I wrote an article for CIO Applications, here's archive of it:
Self-organizing mesh networking and communication comes with a permanent flow of information, massive IoT data streams even classic Big Data frameworks like Hadoop cannot handle anymore in time. Coming along with the art of data, the need for data processing changes with the kind of data creation and ingestion. Most analyses will be done on the edge and during the ingestion stream when the data comes to rest. The data lake should be the central core to store data, but the data needs to get categorized and catalogued together with a proper and well defined schema and data description. The intended use of the gravity such data pools generate needs to be applied as the motor of data driven innovation.
Why? Batched processing helps to predict getting value out of stored data even by analyzing multiple other data points and storage facilities, but not to react in time. And timely information in IoT enables business processes only to have a valuable meaning at the time they occur, to do the job stream processing frameworks like Spark or Kafka are more suitable. Combining both techniques brings unmatched value and impact to the business, driven by the right use of data. Stream processing during the data transportation closes the gap between rapid data and data on rest. Mostly referring to the more costly IoT at edge computing, MQTT enabled stream processing engines deliver high throughput over all kind of compute instances, be it in a local data center, hybrid clouds or in public clouds.

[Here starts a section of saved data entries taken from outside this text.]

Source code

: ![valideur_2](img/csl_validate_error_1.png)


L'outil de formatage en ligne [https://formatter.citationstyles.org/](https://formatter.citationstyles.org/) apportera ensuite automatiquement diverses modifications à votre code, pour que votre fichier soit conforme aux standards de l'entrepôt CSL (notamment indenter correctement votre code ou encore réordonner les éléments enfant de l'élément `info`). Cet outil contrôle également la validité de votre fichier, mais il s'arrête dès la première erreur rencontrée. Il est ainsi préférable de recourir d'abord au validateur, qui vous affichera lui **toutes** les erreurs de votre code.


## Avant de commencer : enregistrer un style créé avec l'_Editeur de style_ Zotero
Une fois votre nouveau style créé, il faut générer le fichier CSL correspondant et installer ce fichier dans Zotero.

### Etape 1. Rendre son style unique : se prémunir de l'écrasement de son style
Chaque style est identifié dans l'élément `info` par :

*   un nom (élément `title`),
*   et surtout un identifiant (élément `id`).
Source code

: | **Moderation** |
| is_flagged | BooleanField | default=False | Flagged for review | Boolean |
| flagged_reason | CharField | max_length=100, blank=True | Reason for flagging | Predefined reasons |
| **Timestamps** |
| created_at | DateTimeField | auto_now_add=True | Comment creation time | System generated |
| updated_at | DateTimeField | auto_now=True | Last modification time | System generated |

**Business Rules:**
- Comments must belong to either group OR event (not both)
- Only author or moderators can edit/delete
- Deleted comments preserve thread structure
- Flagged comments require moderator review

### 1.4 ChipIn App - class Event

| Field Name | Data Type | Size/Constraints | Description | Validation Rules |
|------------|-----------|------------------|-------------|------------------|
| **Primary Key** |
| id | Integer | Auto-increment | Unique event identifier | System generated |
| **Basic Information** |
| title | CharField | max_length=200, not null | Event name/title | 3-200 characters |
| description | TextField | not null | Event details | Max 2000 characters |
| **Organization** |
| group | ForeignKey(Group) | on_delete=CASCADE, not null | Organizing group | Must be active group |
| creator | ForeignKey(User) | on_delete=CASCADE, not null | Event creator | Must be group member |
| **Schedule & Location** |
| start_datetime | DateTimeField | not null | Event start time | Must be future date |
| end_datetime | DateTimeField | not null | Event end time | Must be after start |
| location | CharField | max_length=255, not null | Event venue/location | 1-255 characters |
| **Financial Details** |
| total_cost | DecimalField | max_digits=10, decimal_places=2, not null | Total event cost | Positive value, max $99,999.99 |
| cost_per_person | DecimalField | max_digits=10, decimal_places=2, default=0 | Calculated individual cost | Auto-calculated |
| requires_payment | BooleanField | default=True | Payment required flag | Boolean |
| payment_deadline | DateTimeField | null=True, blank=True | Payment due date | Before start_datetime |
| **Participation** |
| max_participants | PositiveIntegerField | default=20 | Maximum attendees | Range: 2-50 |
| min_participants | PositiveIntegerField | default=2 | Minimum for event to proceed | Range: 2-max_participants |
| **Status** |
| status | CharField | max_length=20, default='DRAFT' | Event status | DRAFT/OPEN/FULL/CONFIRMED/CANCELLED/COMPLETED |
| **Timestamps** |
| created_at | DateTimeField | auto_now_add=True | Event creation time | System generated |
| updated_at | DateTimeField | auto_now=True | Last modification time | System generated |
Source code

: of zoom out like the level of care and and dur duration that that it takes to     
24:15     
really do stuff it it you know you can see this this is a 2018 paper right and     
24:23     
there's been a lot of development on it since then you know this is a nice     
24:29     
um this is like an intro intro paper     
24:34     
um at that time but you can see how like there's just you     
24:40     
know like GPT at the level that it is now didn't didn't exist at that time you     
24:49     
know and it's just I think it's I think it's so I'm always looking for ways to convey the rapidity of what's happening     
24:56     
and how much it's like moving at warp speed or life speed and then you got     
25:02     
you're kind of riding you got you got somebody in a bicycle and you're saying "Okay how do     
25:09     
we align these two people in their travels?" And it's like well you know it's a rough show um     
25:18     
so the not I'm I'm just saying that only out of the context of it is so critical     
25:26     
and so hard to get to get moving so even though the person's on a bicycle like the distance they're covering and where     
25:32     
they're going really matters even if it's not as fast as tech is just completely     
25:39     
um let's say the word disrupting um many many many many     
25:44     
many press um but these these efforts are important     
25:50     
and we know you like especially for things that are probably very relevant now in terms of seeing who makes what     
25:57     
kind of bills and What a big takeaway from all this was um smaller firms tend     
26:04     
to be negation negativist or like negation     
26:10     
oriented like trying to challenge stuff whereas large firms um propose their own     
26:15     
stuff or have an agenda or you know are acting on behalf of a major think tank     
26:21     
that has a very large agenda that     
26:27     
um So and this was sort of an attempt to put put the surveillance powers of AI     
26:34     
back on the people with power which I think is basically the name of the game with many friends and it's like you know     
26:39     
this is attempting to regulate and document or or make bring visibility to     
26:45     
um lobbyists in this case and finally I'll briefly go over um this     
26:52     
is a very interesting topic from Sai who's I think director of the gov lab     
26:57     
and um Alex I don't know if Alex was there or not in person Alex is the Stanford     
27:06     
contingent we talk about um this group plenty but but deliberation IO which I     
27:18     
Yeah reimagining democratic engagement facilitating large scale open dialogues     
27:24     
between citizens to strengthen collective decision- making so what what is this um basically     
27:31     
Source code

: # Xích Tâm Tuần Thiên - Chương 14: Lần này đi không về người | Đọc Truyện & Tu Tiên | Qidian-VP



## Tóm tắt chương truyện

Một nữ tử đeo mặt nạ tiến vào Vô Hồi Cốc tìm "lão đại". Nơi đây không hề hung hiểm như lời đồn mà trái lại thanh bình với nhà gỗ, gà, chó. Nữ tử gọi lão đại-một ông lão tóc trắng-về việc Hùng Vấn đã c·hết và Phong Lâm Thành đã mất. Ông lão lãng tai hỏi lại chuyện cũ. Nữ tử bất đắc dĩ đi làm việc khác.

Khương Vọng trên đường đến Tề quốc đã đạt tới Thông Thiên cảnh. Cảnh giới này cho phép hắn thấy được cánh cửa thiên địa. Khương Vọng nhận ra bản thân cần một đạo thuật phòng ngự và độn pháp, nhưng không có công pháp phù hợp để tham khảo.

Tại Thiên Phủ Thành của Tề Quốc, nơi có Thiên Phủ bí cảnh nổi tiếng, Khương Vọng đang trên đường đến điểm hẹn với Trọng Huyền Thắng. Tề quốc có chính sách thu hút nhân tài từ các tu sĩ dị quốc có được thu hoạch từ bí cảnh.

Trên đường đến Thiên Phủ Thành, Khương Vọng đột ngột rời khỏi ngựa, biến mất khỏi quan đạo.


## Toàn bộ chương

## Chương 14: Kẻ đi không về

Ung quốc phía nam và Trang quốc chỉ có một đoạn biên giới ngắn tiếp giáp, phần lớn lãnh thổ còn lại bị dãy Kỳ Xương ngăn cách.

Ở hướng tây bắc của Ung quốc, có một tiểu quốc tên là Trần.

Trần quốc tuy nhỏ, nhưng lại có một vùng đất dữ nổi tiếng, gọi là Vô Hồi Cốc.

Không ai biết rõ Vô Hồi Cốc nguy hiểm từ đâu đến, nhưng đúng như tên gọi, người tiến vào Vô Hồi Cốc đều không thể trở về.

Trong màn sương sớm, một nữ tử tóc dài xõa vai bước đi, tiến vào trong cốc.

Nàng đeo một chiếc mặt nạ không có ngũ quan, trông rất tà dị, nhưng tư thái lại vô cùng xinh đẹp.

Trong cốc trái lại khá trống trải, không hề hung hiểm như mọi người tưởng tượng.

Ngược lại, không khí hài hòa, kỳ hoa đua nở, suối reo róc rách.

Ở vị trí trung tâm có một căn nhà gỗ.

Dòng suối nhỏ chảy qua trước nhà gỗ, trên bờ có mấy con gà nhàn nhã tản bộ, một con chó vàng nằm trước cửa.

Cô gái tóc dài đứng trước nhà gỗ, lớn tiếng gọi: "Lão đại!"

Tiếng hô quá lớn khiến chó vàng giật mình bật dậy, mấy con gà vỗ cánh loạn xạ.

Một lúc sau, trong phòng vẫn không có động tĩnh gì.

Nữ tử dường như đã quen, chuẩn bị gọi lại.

The same is countable for available cloud technology. Every cloud provider has his own IoT solution zoo with his own lock-ins, but often they do not fit to scaling plans either in complexity, missing or not well implemented parts or simply the price model is not comparable to the margin getting from an IoT based product. A combined approach of scalable cloud technology (which fits most) and own development brings the most benefit at an affordable price tag, unspoken of the intellectual property a business gains and holds, instead to bring this to providers and therefore competitors. Independent organisations like “Linux Foundation Edge” provide the most useful insight over Open Source projects and initiatives.
Just dumping data somehow without visions behind does not help to solve the problems companies face on their digital journey, especially when it comes to questions of revenue from IoT projects. Big Data needs to have a nearly perfect data management, data rights and data retention process behind. Only this offers the possibilities to get full advantage of any kind of data, to open new revenues and sales streams and to finally see all data driven activity not as a cost saving project (as the most agencies and vendors promise) but as a revenue creation project. Using modern cloud technologies moves organizations into the data centric world, focusing on business and not operations.
Analyzing the data is the more tricky part here - on the one hand every data point brings valuable input, but on the other hand the unlimited data store also brings vulnerabilities to customer insights. I am a bit concerned about 360 degrees approaches. At first the value part of data collections needs to be questioned: which data is system relevant for support, maintenance or emergency and which is important to generate a sustainable revenue. Using streaming analysis gives valuable input at the point in time the information is needed to make decisions, but also gives the possibility to route data into different data stores. It is always unquestionable that the value of customers is higher than the data gathered, implementing a state-of-the-art data ethic catalogue is one of the main tasks analytics needs to cover.
We move quickly to a so-called interconnected world, always connected systems will dominate our future lives, introducing new business models by combining business areas which were not even in the range of combined business models. The future CIO needs to know what implications the data has, what uncountable values this data can generate but also to weight what threats uncontrollable data collections can cause. Building new data driven business will be the most exciting job in future, things never done before are now possible. Embrace this.